Only 17.4 percent of Ukrainians would vote for Zelenskyy, according to a survey by the Kyiv International Sociology, an independent pollster, released on January 24. That is a notch down from 19.1 percent in October, the survey said.

Meanwhile, Poroshenko’s support grew from 12.1 percent in October to 15.5 in late January, it said. The main reason for Zelenskyy’s plummeting approval is not the war – but corruption, the biggest domestic problem that he promised to tackle during his election campaign.

“He is fully incapable of ridding of the ministerial bureaucracy he came to power to fight with,” Nikolay Mitrokhin of Germany’s Bremen University told Al Jazeera.

“Having brought to power a small group of people fully incompetent in matters of state administration, he didn’t improve the situation but made it worse,” he said. However, a top military expert believed that Zelenskyy is an effective leader capable of reforming the military and rallying the public behind it.

“His work succeeded,” Ihor Romanenko, a retired lieutenant-general and former deputy chief of Ukraine’s General Staff told Al Jazeera.

He lauded Zelenskyy’s diplomatic efforts to secure Western diplomatic and military support, his recent steps to provide basic military training for civilians and abolish Soviet-era conscription, thus making Ukraine’s military fully professional. And Ukraine’s top brass seem to be following Zelenskyy’s dual performance.

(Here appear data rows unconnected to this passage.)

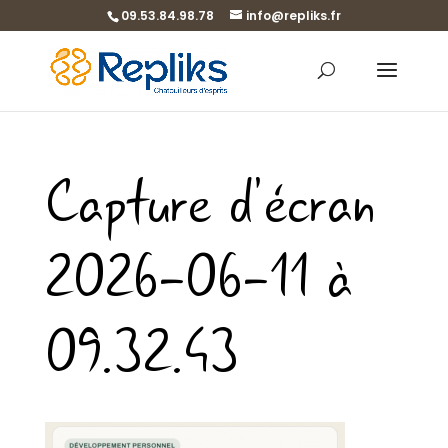
09.53.84.98.78
info@repliks.fr
Capture d’écran
2026-06-11 à
09.32.43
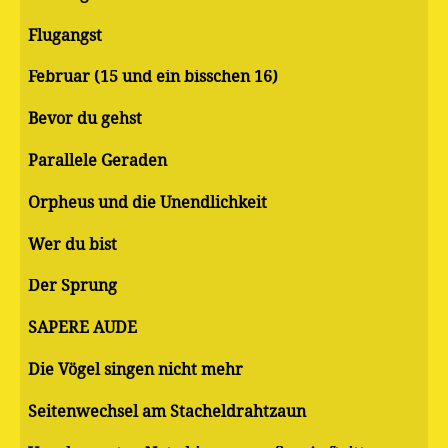
Flugangst
Februar (15 und ein bisschen 16)
Bevor du gehst
Parallele Geraden
Orpheus und die Unendlichkeit
Wer du bist
Der Sprung
SAPERE AUDE
Die Vögel singen nicht mehr
Seitenwechsel am Stacheldrahtzaun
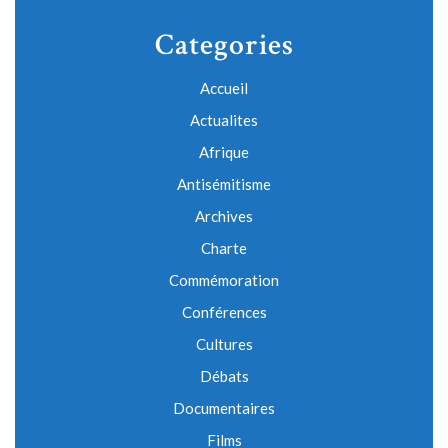
Categories
Accueil
Actualites
Afrique
Antisémitisme
Archives
Charte
Commémoration
Conférences
Cultures
Débats
Documentaires
Films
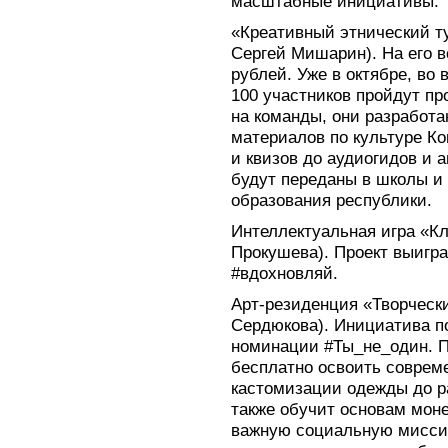
масштабные инициативы:
«Креативный этнический т
Сергей Мишарин). На его 
рублей. Уже в октябре, во
100 участников пройдут п
на команды, они разработ
материалов по культуре К
и квизов до аудиогидов и 
будут переданы в школы и
образования республики.
Интеллектуальная игра «Кл
Прокушева). Проект выигр
#вдохновляй.
Арт-резиденция «Творческ
Сердюкова). Инициатива п
номинации #Ты_не_один. 
бесплатно освоить соврем
кастомизации одежды до р
также обучит основам моне
важную социальную миссию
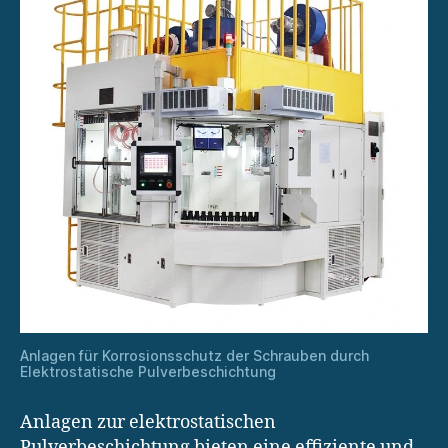
Anlagen für Korrosionsschutz der Schrauben durch
Elektrostatische Pulverbeschichtung
Anlagen zur elektrostatischen
Pulverbeschichtung bieten eine effiziente und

“Don’t panic! Everything is going to be just fine!” Ukrainian Defence Minister Oleksiy Reznikov told journalists on February 1 as he stood next to his Canadian counterpart Anita Anand.

But minutes earlier, Anand refused to supply Canadian-made lethal weapons to Ukraine – only pledging to discuss the request with her government.

“It would be prudent in light of the very intense and sensitive security situation at the current time to discuss that first with my counterparts in cabinet and with the prime minister,” Anand told reporters.

She said, however, that some 200 Canadian military officers that trained thousands of Ukrainian servicemen would continue their mission. Canadians were only a fraction of Western instructions who helped reform Ukraine’s military since 2014, when Russian annexed Crimea and backed separatists in the southeastern regions of Donetsk and Luhansk.

At the time, Ukrainian troops were under-equipped and demoralised. Almost eight years later, as the war with the separatists went on killing more than 13,000, Ukraine’s military is battle-trained – and equipped with better weaponry, produced domestically or supplied by the West or Turkey.

As Putin trades tirades with the West about his troops next to Ukraine, many believe the buildup is nothing but Russia’s show of force designed to coerce Ukraine and its Western backers to stick to the 2015 Minsk agreements that prescribe a peaceful reintegration of the separatist regions and an amnesty to separatist forces once they disband.

Moscow has insisted that Ukraine has to “federalise”, granting more autonomy to the separatist regions which will be able to use Russian as their second official language and deal more freely with Moscow.